• _ASSIGNED TASK 1_:
In the R mailing-list post, rewrite the paragraph beginning "Here is a comparison" as a brief bulleted list that keeps its main facts.
• _ASSIGNED TASK 2_:
Go on with the R mailing-list post, starting after its final sentence.

[Rd] Any interest in "merge" and "by" implementations specifically for sorted data?
Kevin B. Hendricks
kevin.hendricks at sympatico.ca
Mon Jul 31 23:19:52 CEST 2006
Hi Thomas,
Here is a comparison of performance times from my own igroupSums
versus using split and rowsum:
> x <- rnorm(2e6)
> i <- rep(1:1e6,2)
>
> unix.time(suma <- unlist(lapply(split(x,i),sum)))
[1] 8.188 0.076 8.263 0.000 0.000
>
> names(suma)<- NULL
>
> unix.time(sumb <- igroupSums(x,i))
[1] 0.036 0.000 0.035 0.000 0.000
>
> all.equal(suma, sumb)
[1] TRUE
>
> unix.time(sumc <- rowsum(x,i))
[1] 0.744 0.000 0.742 0.000 0.000
>
> sumc <- sumc[,1]
> names(sumc)<-NULL
> all.equal(suma,sumc)
[1] TRUE
So my implementation of igroupSums is faster and already handles NA.

Data records
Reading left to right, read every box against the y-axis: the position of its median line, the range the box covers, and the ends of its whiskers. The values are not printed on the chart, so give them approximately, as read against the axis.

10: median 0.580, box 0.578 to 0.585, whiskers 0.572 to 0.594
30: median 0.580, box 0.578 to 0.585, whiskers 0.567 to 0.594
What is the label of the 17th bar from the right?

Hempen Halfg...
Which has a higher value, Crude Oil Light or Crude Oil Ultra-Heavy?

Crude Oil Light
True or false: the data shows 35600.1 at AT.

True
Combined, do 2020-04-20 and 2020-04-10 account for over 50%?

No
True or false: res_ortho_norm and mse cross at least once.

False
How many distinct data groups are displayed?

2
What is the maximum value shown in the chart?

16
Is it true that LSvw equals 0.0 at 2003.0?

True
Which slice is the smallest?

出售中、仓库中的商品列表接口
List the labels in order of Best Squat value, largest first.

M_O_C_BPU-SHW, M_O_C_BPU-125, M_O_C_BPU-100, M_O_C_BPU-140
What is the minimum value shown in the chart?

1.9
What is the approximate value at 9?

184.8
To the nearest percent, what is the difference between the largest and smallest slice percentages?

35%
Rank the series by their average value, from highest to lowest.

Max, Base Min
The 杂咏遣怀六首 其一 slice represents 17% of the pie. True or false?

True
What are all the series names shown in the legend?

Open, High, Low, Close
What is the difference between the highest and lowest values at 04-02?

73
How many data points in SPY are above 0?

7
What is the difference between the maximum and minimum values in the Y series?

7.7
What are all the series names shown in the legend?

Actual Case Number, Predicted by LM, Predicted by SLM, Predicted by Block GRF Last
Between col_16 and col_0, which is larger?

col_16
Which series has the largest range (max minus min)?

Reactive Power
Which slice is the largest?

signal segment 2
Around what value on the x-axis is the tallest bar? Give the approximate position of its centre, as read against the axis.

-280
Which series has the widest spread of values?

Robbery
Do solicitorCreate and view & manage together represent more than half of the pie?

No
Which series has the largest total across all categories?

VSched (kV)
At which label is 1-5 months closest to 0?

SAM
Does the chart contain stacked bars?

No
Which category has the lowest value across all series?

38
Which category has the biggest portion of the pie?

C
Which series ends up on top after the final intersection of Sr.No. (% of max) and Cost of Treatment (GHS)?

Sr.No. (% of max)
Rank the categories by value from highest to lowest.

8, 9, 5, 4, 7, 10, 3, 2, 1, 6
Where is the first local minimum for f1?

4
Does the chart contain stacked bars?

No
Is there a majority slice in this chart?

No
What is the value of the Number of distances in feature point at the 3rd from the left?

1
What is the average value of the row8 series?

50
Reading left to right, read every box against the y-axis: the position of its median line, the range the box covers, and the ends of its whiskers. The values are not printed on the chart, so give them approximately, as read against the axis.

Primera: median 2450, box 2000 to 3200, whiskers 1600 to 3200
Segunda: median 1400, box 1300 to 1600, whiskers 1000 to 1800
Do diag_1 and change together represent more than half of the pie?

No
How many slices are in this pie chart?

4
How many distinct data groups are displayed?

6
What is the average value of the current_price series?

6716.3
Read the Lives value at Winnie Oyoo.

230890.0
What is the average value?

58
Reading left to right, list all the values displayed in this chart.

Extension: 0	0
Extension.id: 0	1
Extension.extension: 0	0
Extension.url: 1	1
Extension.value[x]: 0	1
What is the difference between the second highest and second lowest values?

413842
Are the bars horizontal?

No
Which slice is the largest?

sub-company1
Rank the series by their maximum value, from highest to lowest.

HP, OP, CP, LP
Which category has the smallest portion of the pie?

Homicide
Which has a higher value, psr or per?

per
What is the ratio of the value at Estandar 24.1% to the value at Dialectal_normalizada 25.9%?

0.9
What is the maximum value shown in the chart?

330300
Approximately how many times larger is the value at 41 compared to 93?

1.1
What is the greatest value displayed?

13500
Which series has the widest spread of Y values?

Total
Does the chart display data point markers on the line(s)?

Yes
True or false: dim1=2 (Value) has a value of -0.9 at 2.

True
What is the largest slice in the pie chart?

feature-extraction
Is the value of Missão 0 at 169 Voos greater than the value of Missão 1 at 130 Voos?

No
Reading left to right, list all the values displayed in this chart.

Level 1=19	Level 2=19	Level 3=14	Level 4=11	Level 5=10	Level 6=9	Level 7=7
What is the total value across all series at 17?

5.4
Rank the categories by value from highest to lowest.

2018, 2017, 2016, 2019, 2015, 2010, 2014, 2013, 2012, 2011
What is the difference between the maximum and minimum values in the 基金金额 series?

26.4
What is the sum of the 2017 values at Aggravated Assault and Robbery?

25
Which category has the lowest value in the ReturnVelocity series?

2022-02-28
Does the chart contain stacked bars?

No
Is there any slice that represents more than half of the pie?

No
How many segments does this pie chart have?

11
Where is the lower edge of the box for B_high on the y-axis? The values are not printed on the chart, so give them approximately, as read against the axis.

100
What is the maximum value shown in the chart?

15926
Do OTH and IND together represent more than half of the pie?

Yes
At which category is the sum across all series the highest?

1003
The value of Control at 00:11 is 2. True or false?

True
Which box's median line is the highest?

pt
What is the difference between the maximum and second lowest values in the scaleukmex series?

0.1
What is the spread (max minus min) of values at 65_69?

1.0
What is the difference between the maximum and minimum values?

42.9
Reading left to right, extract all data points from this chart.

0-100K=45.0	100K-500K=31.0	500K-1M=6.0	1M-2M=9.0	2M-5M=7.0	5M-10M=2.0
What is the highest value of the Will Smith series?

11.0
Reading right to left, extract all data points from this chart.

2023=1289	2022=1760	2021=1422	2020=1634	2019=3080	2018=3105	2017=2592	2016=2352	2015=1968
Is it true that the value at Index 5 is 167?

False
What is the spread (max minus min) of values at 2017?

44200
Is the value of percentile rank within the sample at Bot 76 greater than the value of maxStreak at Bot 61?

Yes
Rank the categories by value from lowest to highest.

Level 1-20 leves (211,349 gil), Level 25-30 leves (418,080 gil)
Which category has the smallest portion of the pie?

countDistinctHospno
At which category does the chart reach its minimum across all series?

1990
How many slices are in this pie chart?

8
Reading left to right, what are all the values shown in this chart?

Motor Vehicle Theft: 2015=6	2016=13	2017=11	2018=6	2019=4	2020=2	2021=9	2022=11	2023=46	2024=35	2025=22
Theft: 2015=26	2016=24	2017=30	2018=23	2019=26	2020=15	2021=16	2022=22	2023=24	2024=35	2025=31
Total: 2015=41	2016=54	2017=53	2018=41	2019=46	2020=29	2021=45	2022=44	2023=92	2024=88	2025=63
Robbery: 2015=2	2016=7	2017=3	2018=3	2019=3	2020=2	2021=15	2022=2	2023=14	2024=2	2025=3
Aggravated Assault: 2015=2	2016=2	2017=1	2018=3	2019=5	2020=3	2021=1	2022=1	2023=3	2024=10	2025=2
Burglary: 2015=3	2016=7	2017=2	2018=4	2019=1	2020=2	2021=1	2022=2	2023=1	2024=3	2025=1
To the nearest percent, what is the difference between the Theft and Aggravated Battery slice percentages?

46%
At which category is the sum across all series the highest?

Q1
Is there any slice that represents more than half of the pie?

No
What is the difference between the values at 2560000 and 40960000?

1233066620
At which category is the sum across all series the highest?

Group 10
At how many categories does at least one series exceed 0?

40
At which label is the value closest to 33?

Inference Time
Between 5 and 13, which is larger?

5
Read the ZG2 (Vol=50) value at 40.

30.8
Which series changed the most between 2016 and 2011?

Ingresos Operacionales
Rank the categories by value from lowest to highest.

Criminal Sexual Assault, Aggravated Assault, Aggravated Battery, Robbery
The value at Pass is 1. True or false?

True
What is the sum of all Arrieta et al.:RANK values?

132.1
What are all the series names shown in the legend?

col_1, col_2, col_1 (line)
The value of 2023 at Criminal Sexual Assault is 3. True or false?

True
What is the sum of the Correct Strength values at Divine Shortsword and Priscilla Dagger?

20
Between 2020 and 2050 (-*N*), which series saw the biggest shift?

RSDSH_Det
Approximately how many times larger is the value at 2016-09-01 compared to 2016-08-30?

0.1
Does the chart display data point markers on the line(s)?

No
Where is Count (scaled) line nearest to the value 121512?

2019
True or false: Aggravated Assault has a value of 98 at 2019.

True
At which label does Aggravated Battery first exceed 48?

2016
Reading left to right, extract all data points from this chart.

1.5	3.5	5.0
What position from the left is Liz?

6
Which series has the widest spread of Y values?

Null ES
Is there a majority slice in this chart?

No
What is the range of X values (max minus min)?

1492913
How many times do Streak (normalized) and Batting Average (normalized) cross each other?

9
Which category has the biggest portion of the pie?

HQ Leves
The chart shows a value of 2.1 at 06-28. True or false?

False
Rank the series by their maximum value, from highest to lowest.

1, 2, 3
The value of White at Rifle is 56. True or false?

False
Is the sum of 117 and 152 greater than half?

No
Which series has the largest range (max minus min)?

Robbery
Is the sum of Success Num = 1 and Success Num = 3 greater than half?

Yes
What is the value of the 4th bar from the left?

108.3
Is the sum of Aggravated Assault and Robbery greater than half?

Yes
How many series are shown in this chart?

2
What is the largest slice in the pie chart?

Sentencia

• _EXERCISE RESULT 1_:
- A comparison of performance times
- igroupSums (the writer's own) versus split and rowsum

• _EXERCISE RESULT 2_:
I also have implemented igroupMins, igroupMaxs, igroupAnys,
igroupAlls, igroupCounts, igroupMeans, and igroupRanges.
The igroup functions I implemented do not handle weights yet but do
handle NAs properly.
Assuming I clean them up, is anyone in the R developer group interested?
Or would you rather I instead extend the rowsum appropach to create
rowcount, rowmax, rowmin, rowcount, etc using a hash function approach.
All of these approaches simply use differently ways to map group
codes to integers and then do the functions the same.